Whew! The last few years have been bumpy for homeowners, including those in HOAs. We’ve all felt the impact of record inflation. Sky-high real estate prices benefited some and stung others, while lack of inventory kept many homeowners in place. HOAs have faced rising insurance and well as other costs, while sea level rise and climate change trends are not far from our thoughts.

There are a few things that will impact HOAs significantly in 2023, but not all of them are bad. Here is a rundown of the top trends.

  1. More HOAs

While the number of new developments are somewhat limited in Maui County, nationwide the number of HOAs are growing. The Foundation for Community Association Research found that the number of HOAs grew nearly 1000% since 1980, as people are attracted to communities with a governing body looking after the neighborhood.

Statistically, homeowners benefit from living in community associations because the homes often yield higher resale prices than similar properties that do not belong to governed communities. Paying for services can benefit from a volume rate, lowering costs. And as more people choose to live in HOA communities, we are seeing increased legislation regulating them, including protecting homeowner rights and accommodating for changes like renewable energy and electric vehicles. Our recent article covers Legislative changes anticipated this year for Hawaii HOAs.

  1. Improved Communication

As the majority of homeowners adopt digital communications, more associations are moving away from paper letters which can be easily misplaced. Also, more timely updates can be delivered by email, text messages, websites and website portals.

Associations that adopt more than one avenue of digital communication increase communication with owners, which can have positive impacts. When owners are better informed about what is going on in their community, there is more engagement. This involvement can be expanded by implementing an online calendar or by using surveys. Between the board and property managers, tasks can be carried out more efficiently.

Connecting with a management company that has good and secure HOA software to addresses accounting, operations, reporting and more can increase HOA efficiency and access to information.

  1. Projects will cost more and take longer

Pandemic supply chain shortages coupled with inflation saw prices on most goods skyrocket.

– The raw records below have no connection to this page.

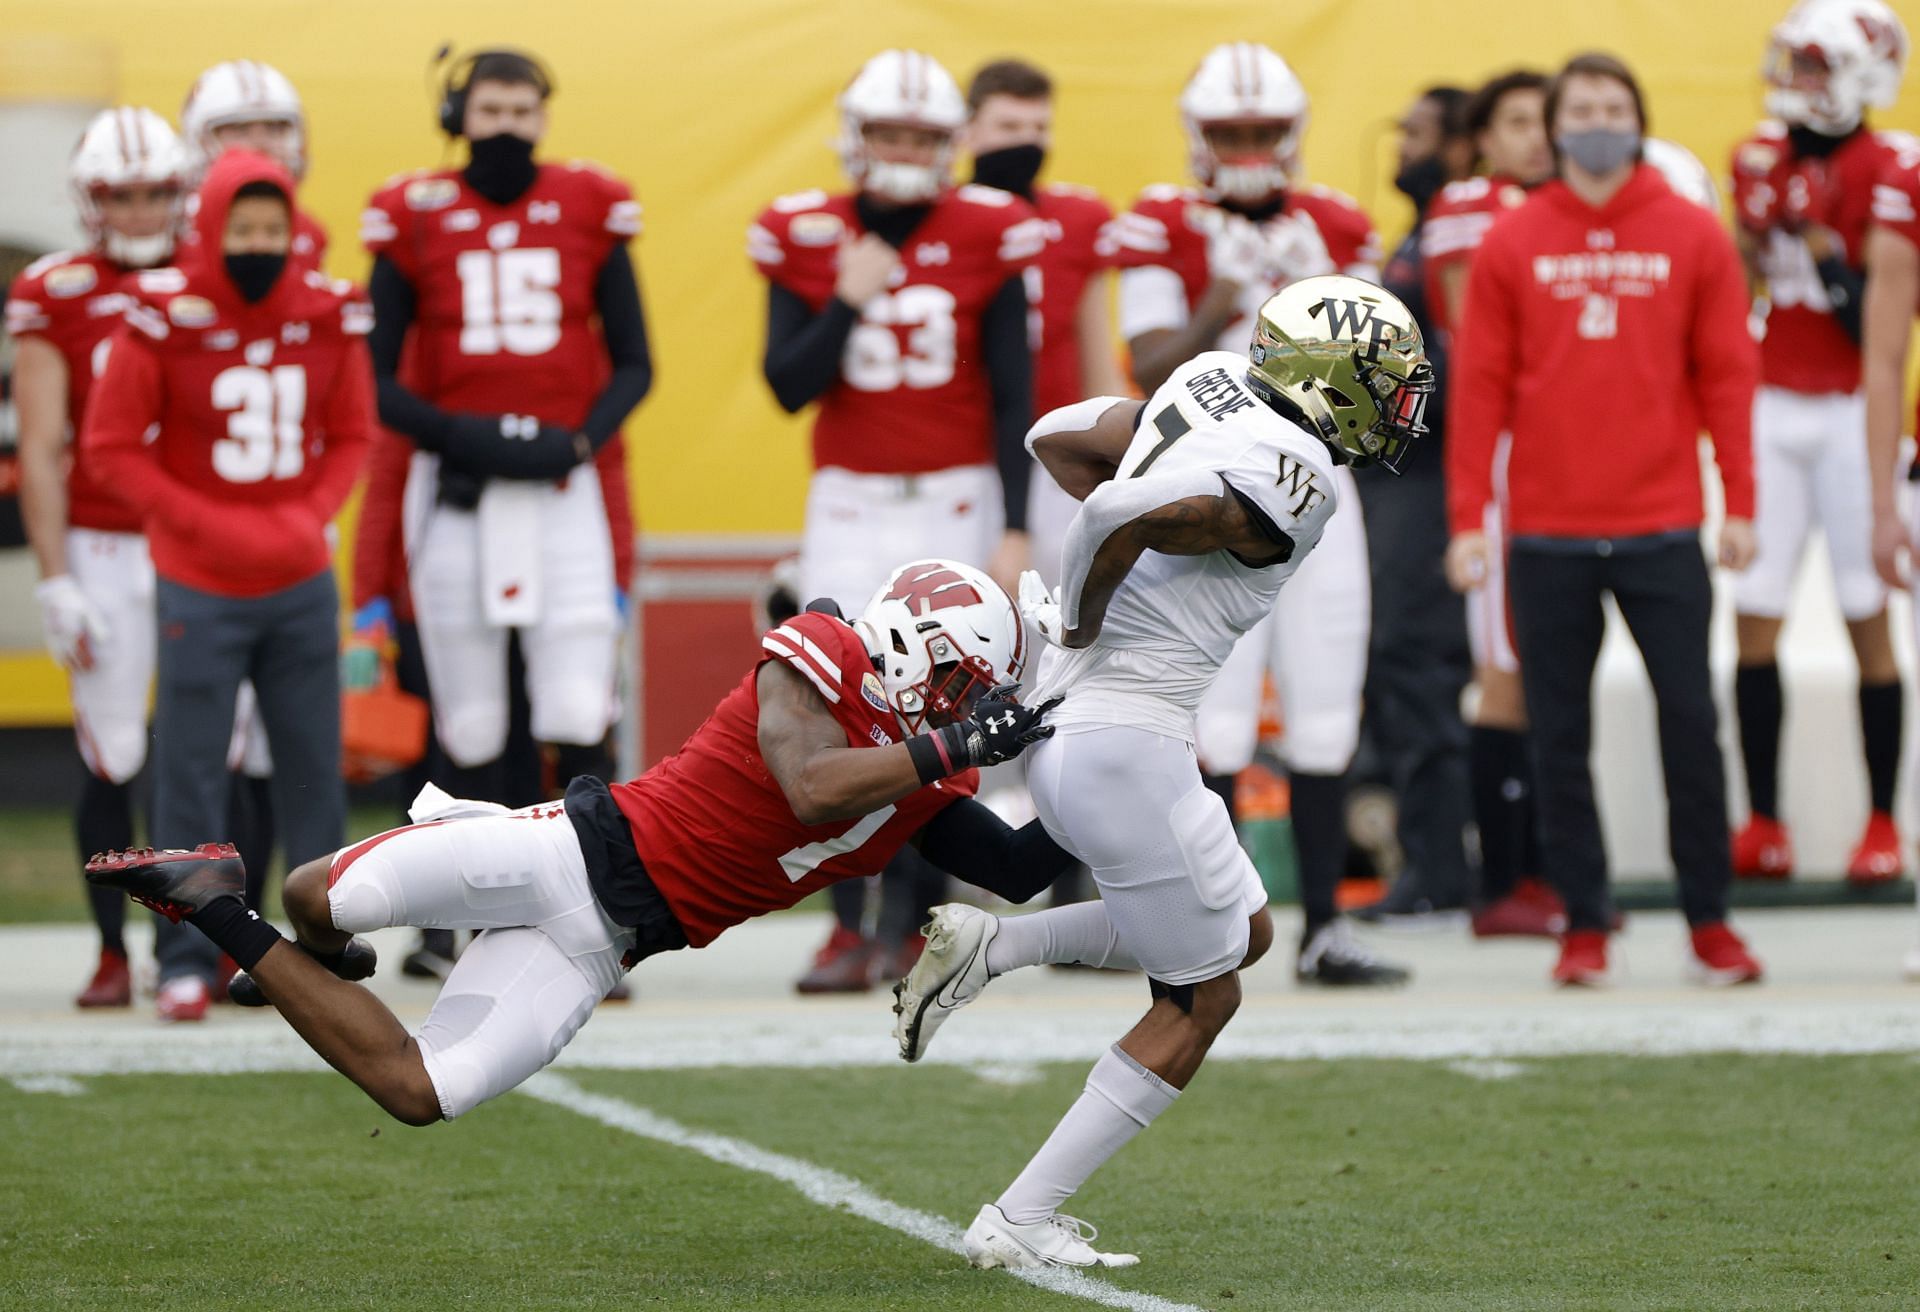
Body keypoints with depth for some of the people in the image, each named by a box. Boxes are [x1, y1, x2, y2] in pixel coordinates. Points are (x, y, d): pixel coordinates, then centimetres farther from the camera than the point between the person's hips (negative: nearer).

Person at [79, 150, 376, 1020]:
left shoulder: (329, 318, -1)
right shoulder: (162, 319, -10)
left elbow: (350, 437, 10)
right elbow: (111, 447, -6)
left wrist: (311, 515, -8)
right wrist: (207, 526, -14)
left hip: (302, 582, 3)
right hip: (199, 588, -3)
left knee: (314, 767, 6)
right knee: (191, 775, -2)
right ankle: (188, 960, 6)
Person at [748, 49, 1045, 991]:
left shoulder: (988, 239, -2)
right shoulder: (805, 239, 1)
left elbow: (1014, 398, -1)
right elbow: (788, 387, -2)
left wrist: (1015, 530, -5)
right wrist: (847, 304, -16)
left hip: (956, 503, -1)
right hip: (850, 505, 1)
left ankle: (907, 919, 6)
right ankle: (850, 927, -5)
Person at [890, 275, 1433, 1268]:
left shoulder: (1213, 384, 7)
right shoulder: (1289, 488, -18)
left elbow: (1055, 437, 18)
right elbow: (1122, 510, -29)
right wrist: (1082, 626, -11)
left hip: (1063, 733, 9)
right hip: (1126, 748, -9)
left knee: (1241, 933, 24)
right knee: (1201, 999, 8)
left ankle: (987, 947, 12)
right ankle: (1019, 1223, 8)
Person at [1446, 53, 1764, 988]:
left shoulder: (1692, 237, 4)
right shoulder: (1511, 243, 4)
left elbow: (1727, 374, 4)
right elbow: (1480, 386, 4)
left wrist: (1740, 504, -1)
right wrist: (1467, 517, -1)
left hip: (1661, 529, 0)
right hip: (1547, 533, 1)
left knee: (1688, 719, 0)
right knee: (1559, 734, 4)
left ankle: (1709, 919, 10)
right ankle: (1582, 922, 13)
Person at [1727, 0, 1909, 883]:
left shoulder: (1886, 174, -9)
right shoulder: (1762, 161, 9)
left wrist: (1822, 248, -21)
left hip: (1848, 413, -5)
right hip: (1770, 406, 5)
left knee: (1866, 617, 0)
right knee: (1754, 618, 2)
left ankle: (1882, 825, 7)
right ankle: (1764, 824, 7)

Even though we are seeing a bit of a break on construction supplies, such as lumber, everything is more expensive today. Once prices are raised, it is hard to go back to “normal.” With prices anticipated to remain high in 2023, HOAs should re-evaluate previous cost assumptions in their budgets to accurately reflect both annual and capital improvement costs.

Additionally, labor costs will continue to rise. The minimum wage in Hawaii increased to $12 hour in 2022, and will increase by $2 an hour every two years until 2028. Staffing shortages for skilled labor and professional services has also meant companies have to increase wages to remain competitive. Overall, increased labor costs add to a company’s cost of doing business, which is passed along to the HOA.

Being a bit flexible with existing plans may be necessary. Without further adding to costs, project end dates may be later than expected.

  1. Accounting for Inflation and Other Costs

Experts suggest that community associations need to be prepared to raise dues in 2023 to combat inflation. However, this is a tough decision in Maui, which has among the highest HOA fees in the nation. This is due to the age of condominiums in a tropical climate with higher maintenance costs, the cost of labor, and higher insurance costs.

Premiums for insurance have already climbed, and are not expected to decrease. Major contributing factors include sea level rise and worsening storms due to climate change, and the Florida condominium collapse in 2021. See our article and insurance impacts after that disaster, and our most recent update on how to reduce insurance costs. 

Ways to combat inflation include buying in bulk for operating supplies and entering into annual maintenance contracts to reduce price increases. HOAs may need to look at other cost reductions to avoid HOA dues that are unacceptable to owners.

  1. Environmental Upgrades 

In 2010, Hawaii was the first state in the nation to require new residential homes to have solar hot water heating. As Hawaii State laws and local ordinances continue to be more environmentally conscientious, HOAs would be wise to stay on top of these green trends. For example, Act 186 says HOAs cannot prevent an owner from installing an electric vehicle charging station (within certain guidelines). Late in 2022, the County of Maui adopted updated energy codes that incorporate many energy efficiency initiatives and further EV charging parameters.

As the effects of climate change become more evident, HOAs should be prepared to work with owners and find ways to incorporate environmentally friendly upgrades into their community.